Comment entrer dans l’œuvre de Gilles Barbier ? C’est une question posée à la majorité des artistes. Et les historiens seront prompts à vous répondre : par le début. Tandis que les sémiologues vous diront : par sa structure (son signifiant). Mais tout cela n’offrira que de mauvaises lectures. La démarche de Gilles Barbier s’y refuse, et son réseau de terriers creusés et arpentés par des vers peut être approché par n’importe quel bout. Je comprends que cela déconcertera certains, éduqués dans des méthodes de linéarités unifiantes. Mais il faut y insister : entrez par où vous voudrez : le ver, le cosmos, le noir, la bulle bédé, la copie, le pli, le clonage, le sauve-qui-peut, le suicide, le trou, etc.
Entrez et sortez, telle est l’injonction de Barbier,
creusez la terre et jaillissez au ciel. Soit une territorialisation farouche, presque fœtale (le sein maternel comme terreau) et la déterritorialisation surgissante du noir. Le ver pourrait bloquer le désir au fond d’un trou sans issue, mais les planches de surf, cousines des vaisseaux spatiaux, se dressent dans l’azur noir et libèrent ce même désir en paroles proliférantes. Le ver souterrain et aérien est fait d’une même ligne gothique sans début ni fin, un rhizome, un entrelacs. Quelque chose comme les enluminures des Celtes, les nouilles de l’architecture 1900, Pollock, qui se mettraient tous à pulser sur le web.

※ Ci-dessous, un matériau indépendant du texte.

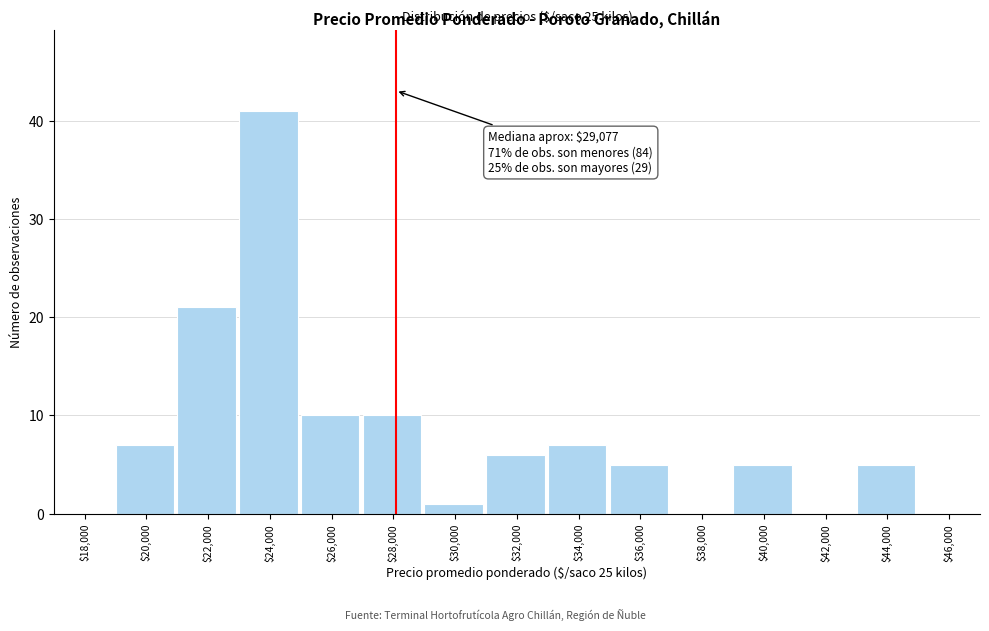

Is it true that the value at $40,000 is 2?

False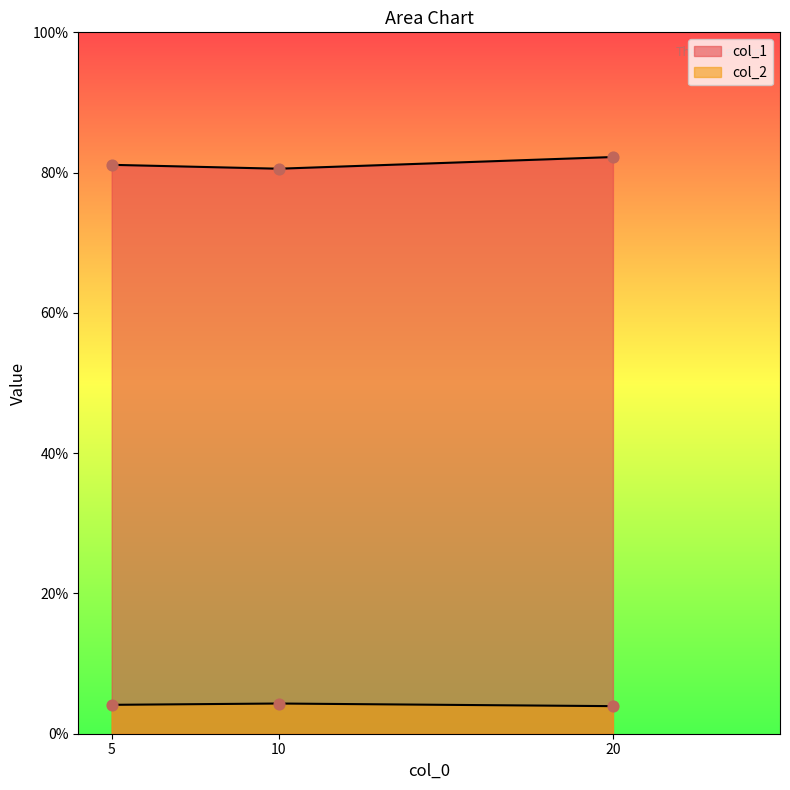

What are all the series names shown in the legend?

col_1, col_2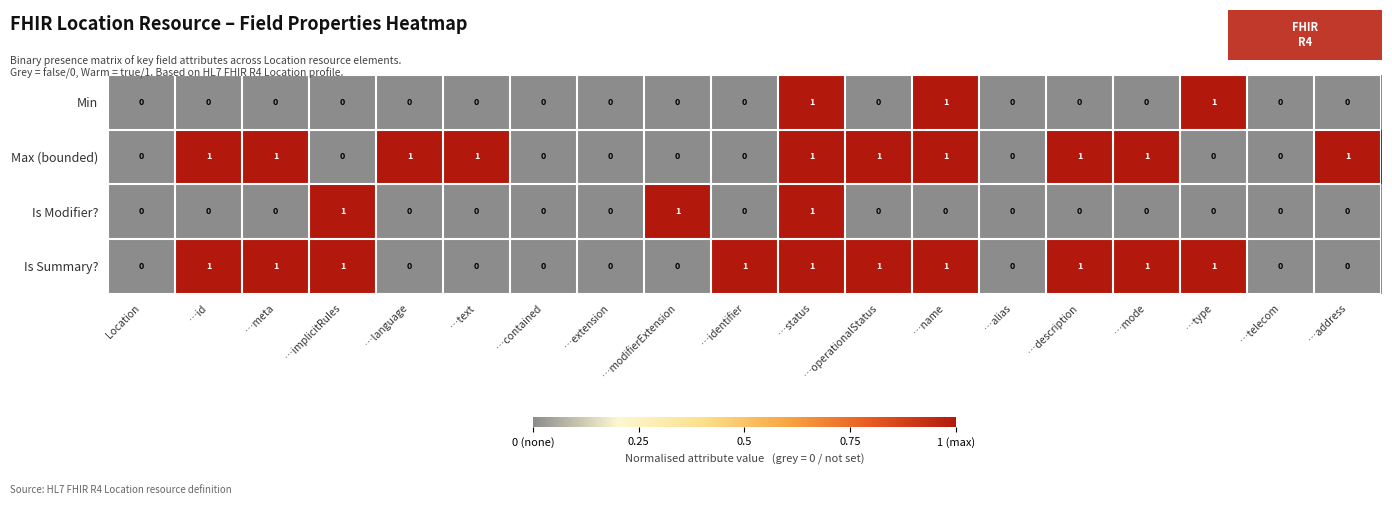

At which category is the sum across all series the highest?

…status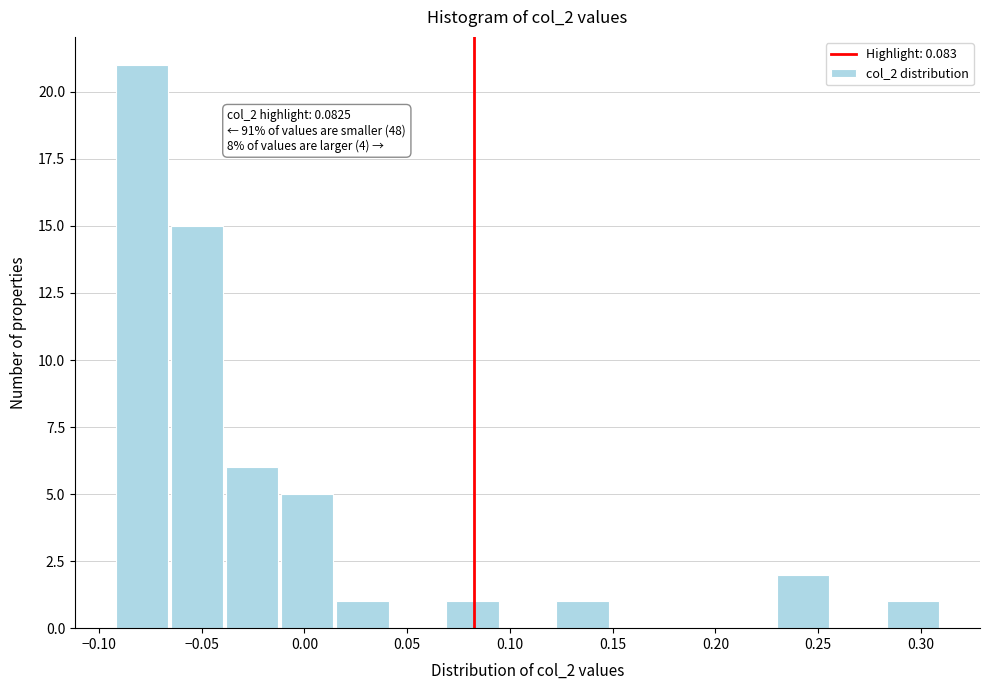

Which range on the x-axis has the tallest bar?

-0.090 to -0.065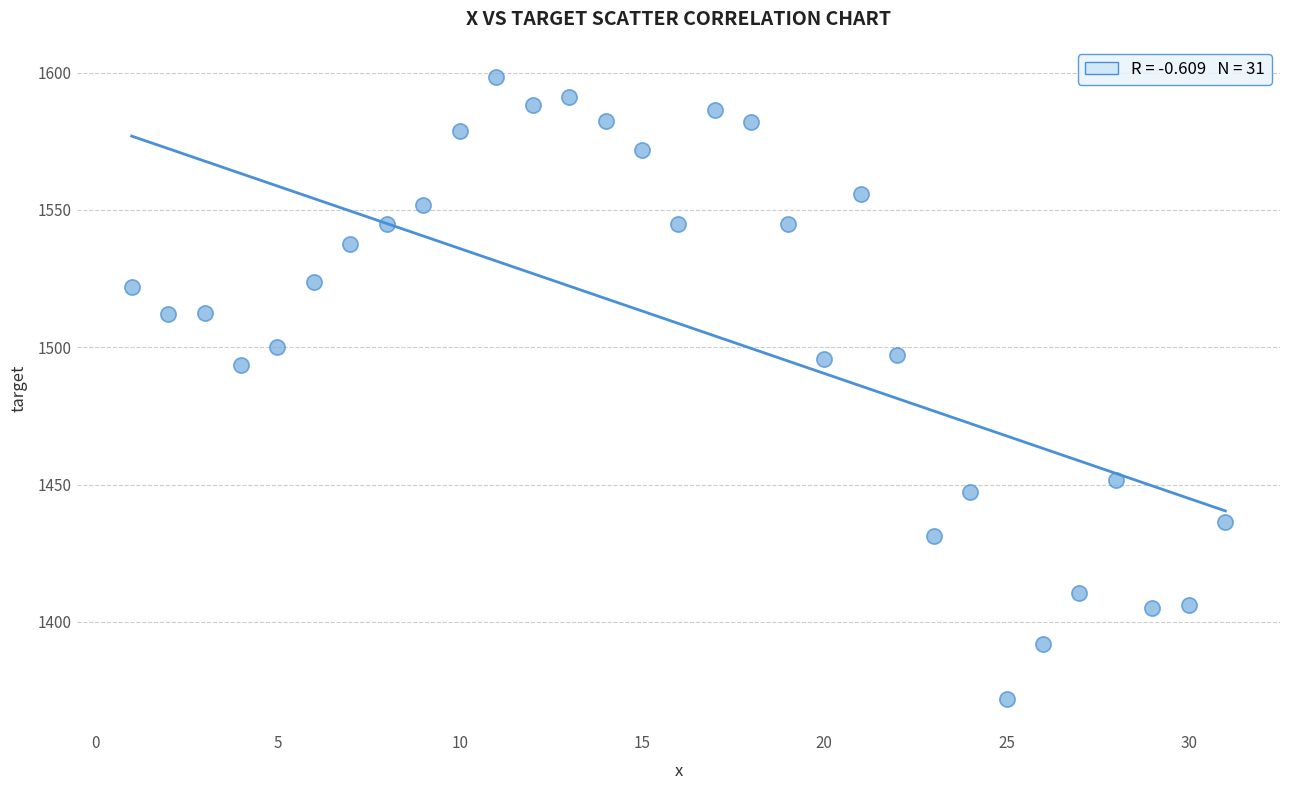

What is the range of Y values (max minus min)?

226.4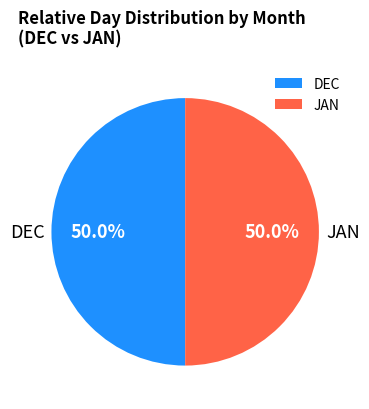

What percentage do DEC and JAN together represent?

100.0%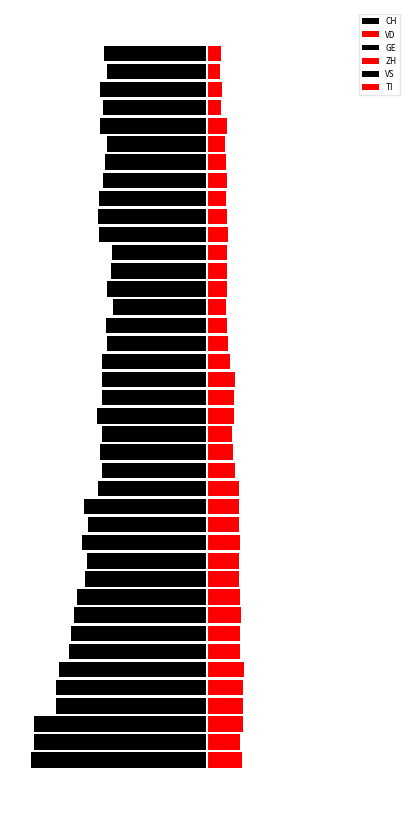

The CH series shows -105 at 10. True or false?

True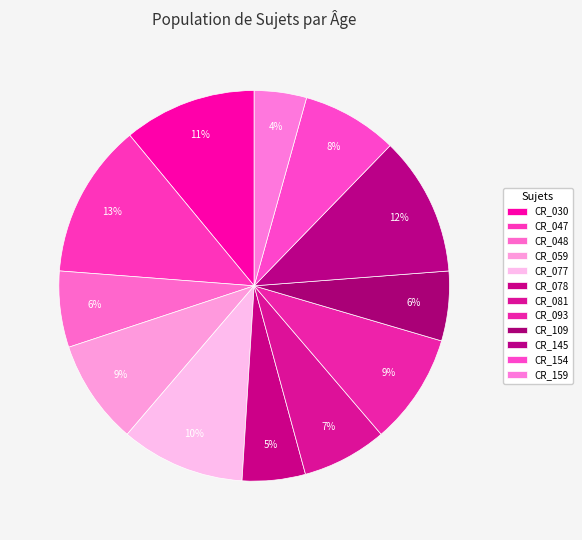

Is it true that CR_077 is 10% of the pie?

True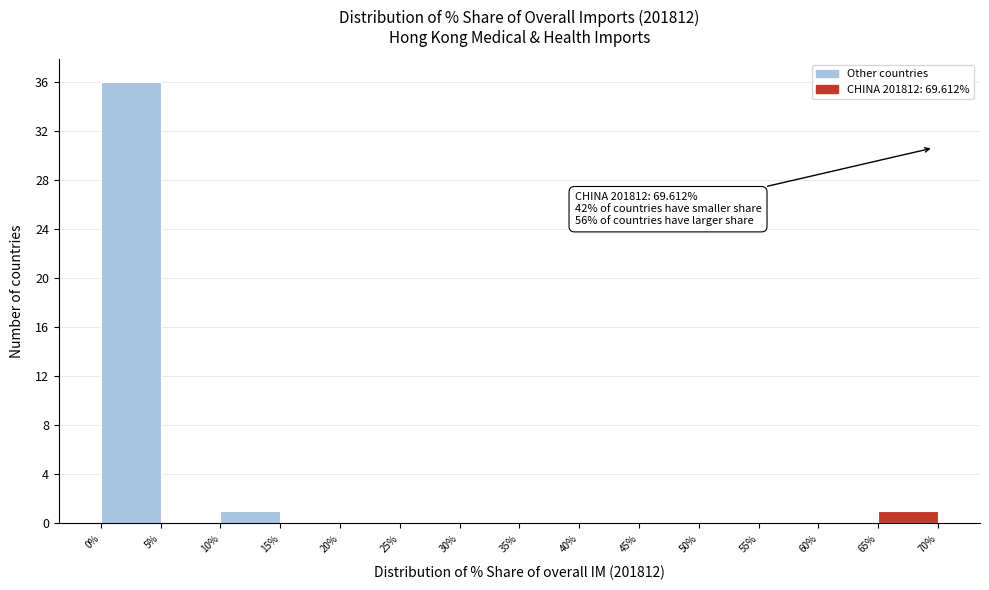

Over which range of the x-axis is the bar tallest?

0% to 5%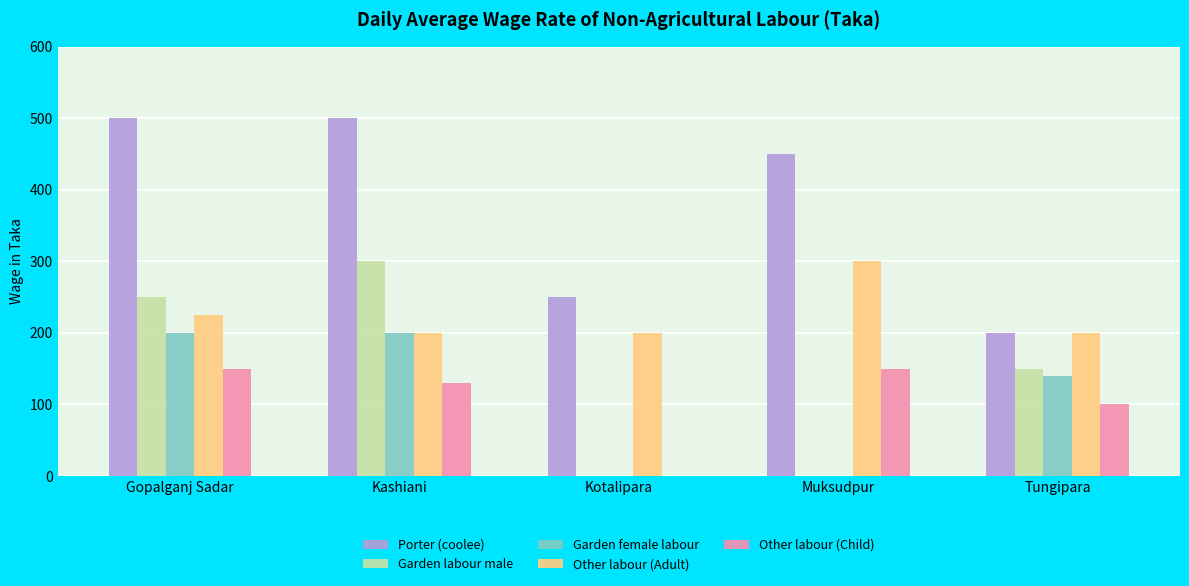

What is the total value across all series at Kashiani?

1330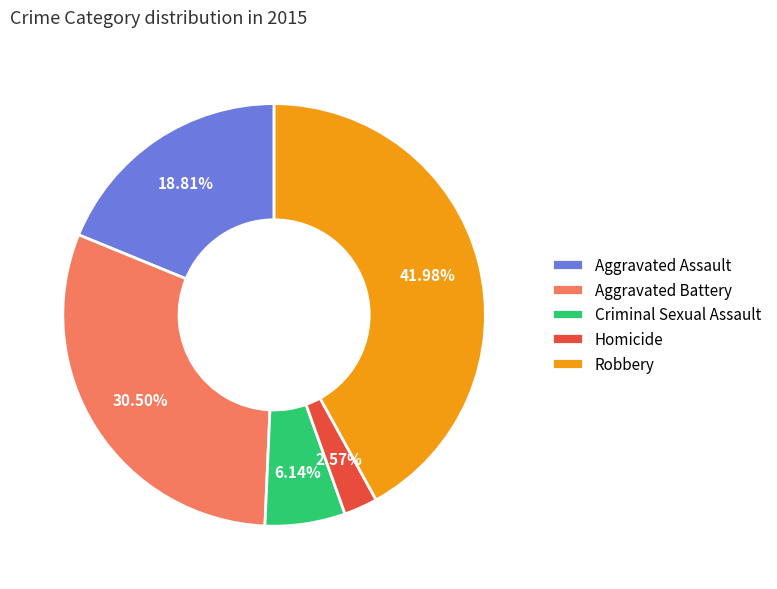

How many slices are in this pie chart?

5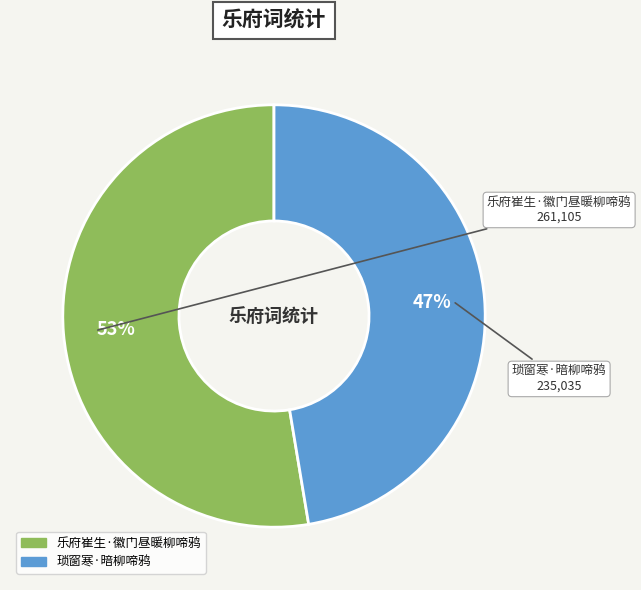

Do 乐府崔生·徽门昼暖柳啼鸦 and 琐窗寒·暗柳啼鸦 together represent more than half of the pie?

Yes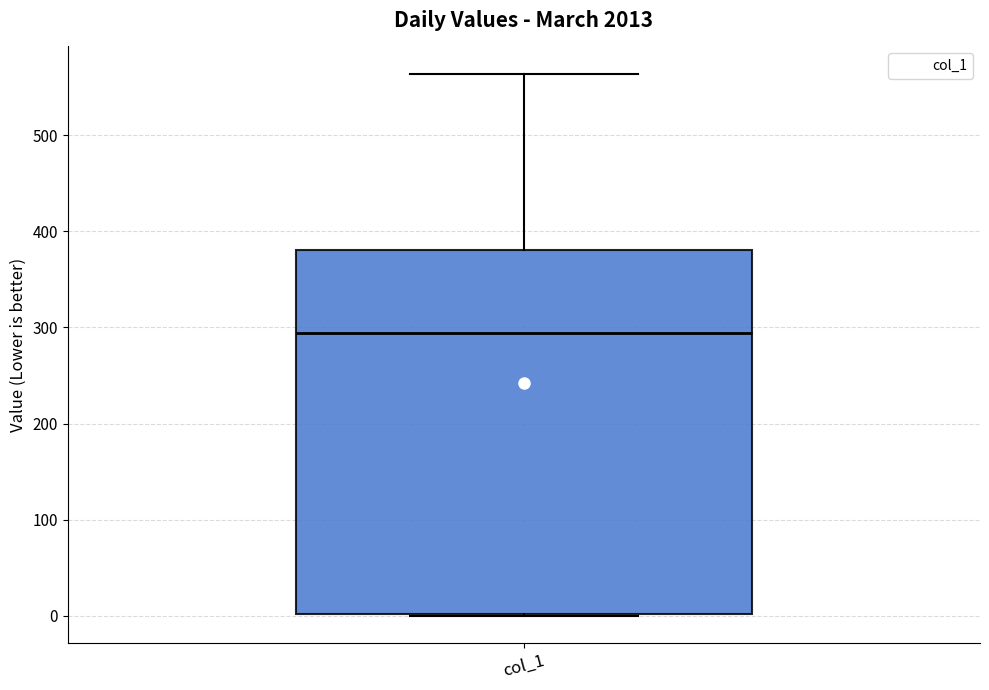

Read this box plot against the y-axis: the position of the median line, the range covered by the box, and the ends of both whiskers. The values are not printed on the chart, so give them approximately, as read against the axis.

median 290, box 0 to 380, whiskers 0 to 560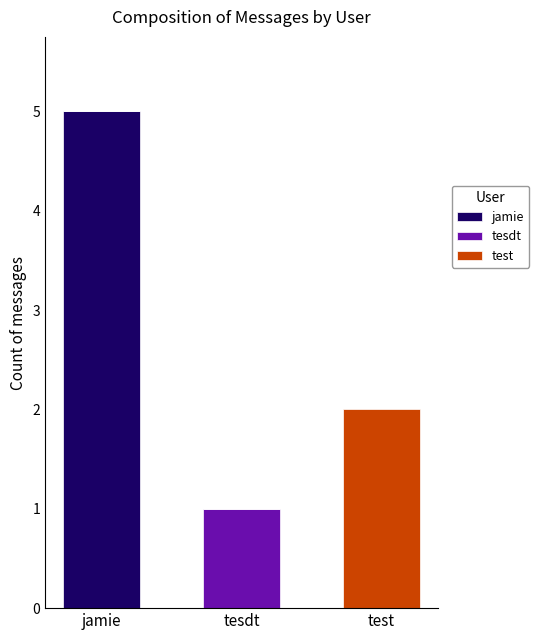

What is the highest value of the jamie series?

5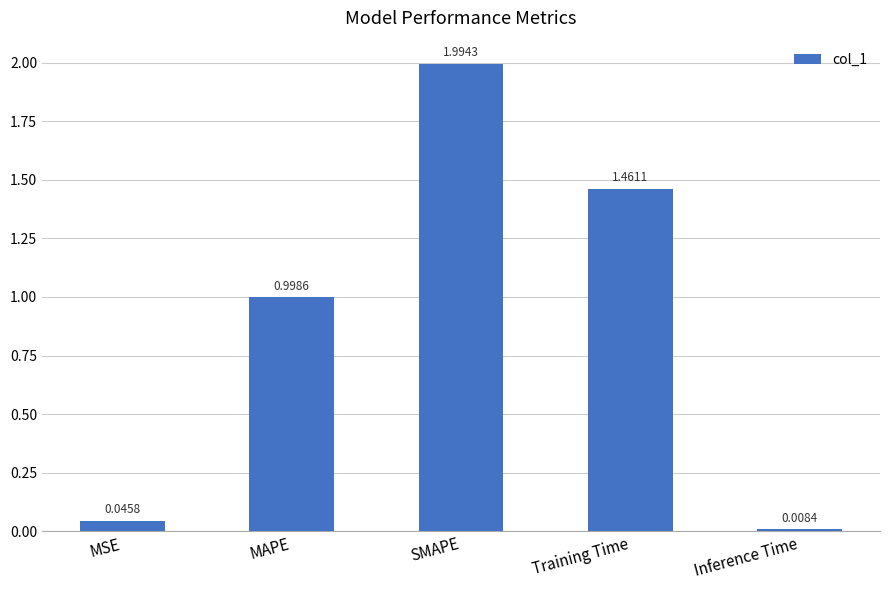

What is the label of the 5th bar from the left?

Inference Time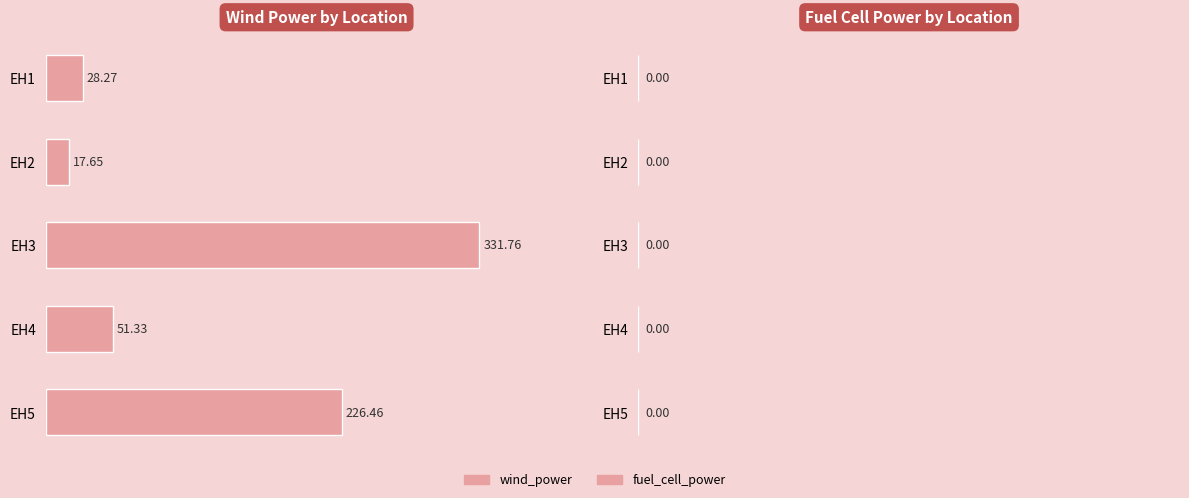

Rank the categories by value from lowest to highest.

EH2, EH1, EH4, EH5, EH3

Quant à la question : mais par où commencer ? N’importe où ? Il y a mille entrées chez Gilles Barbier. Son travail ne cesse de nous apparaître criblé et tentaculaire. On ne demande pas à un tel céphalopode de vous tendre la main droite… (…) Surtout ne pas commencer par un début en déroulant les œuvres sur la pente convenue de la chronologie. Commencer par le début, c’est toujours entrevoir la fin. On étouffe, on meurt d’excès d’historicité en art. Histoire de l’art, histoire de la philosophie, histoire des sciences, etc. En n’enseignant que cela on manque toujours l’immanence des tableaux et des textes. Gilles Barbier, il faut donc y entrer comme ça, par le sentier qui s’offre, le tableau-connexion de l’instant. Ensuite on verra bien comment cartographier son surabondant arsenal d’images et d’idées. Plus c’est hétérogène, chez lui, plus les multiplicités s’entrelacent, et plus il y a d’entrées. Il n’y a ni fin, ni début : juste un milieu
Pierre Sterckx dans : Un Abézédaire dans le Désordre, 2008. (Éditions Du Regard).